I agree that this also allowed to divert efforts from research on reverse engineering tooling by reducing the needs.
But AI is game changer for reverse engineering, so no secrets will be hidden in binaries.
In a way, this is a merge of an alternate branch of history where RE would be more powerful.
I prefer 1080 as snowboarding games go. Though must admit some fondness for Cool Boarders and a selection of other lower quality games that few will admit to enjoying.
Decomp tools for N64 have had some breakthroughs even before AI. Now I imagine it's even better. If that facilitates folks geeking out with their favorite guilty pleasure then so be it!
More I am just confused for why the game was chosen. SM64, Zelda OoT for example I could easily understand the community motivations behind decompiling. This not so much, which makes the whole endeavor even cooler.
The other factor to consider is OoT and SM64 are Nintendo properties. Nintendo is one of the most litigious companies in the industry. That alone may shift people away from some of those big name titles owned by them.
I'm not sure "community" was always the reason, but we might be talking about different eras. Back in the late 90s and early 00s there were the pioneering scenes for modding, emulation, fan subs, remakes, etc. and it was all highly competitive.
I don't mean to shit on anyone's legacy, but it seemed more ego driven and like there was something to prove either personally or politically.
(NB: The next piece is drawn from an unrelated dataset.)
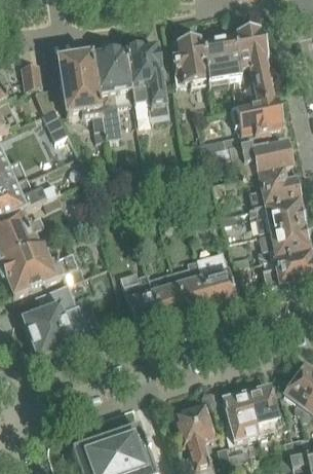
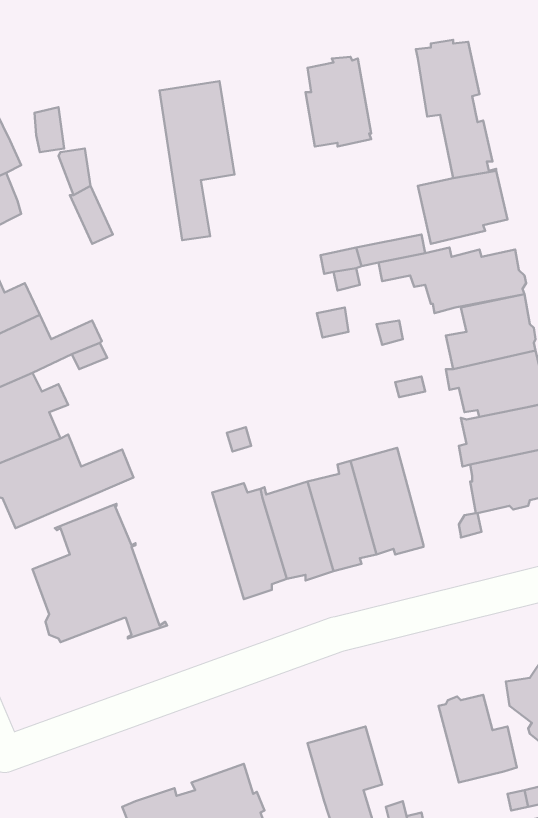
building: [201,36,241,86] -> none
building: [125,42,168,118] -> none
building: [57,53,105,139] -> none
building: [223,391,257,442] -> none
It was cultural and maybe even spiritual. Anyone working on this stuff felt powerful. Nearly a century of broadcast media and being told what to do and how feel by people from far away was ending. Disassembly felt more like deconstruction. It didn't feel like love. It was hacking. There's a reason why one can still shout "hack the planet!" into a crowd of nerds and get them to instantly light up.
I'm not even saying all this as an old fart. Things just changed so fast since then. I'm in my 30s.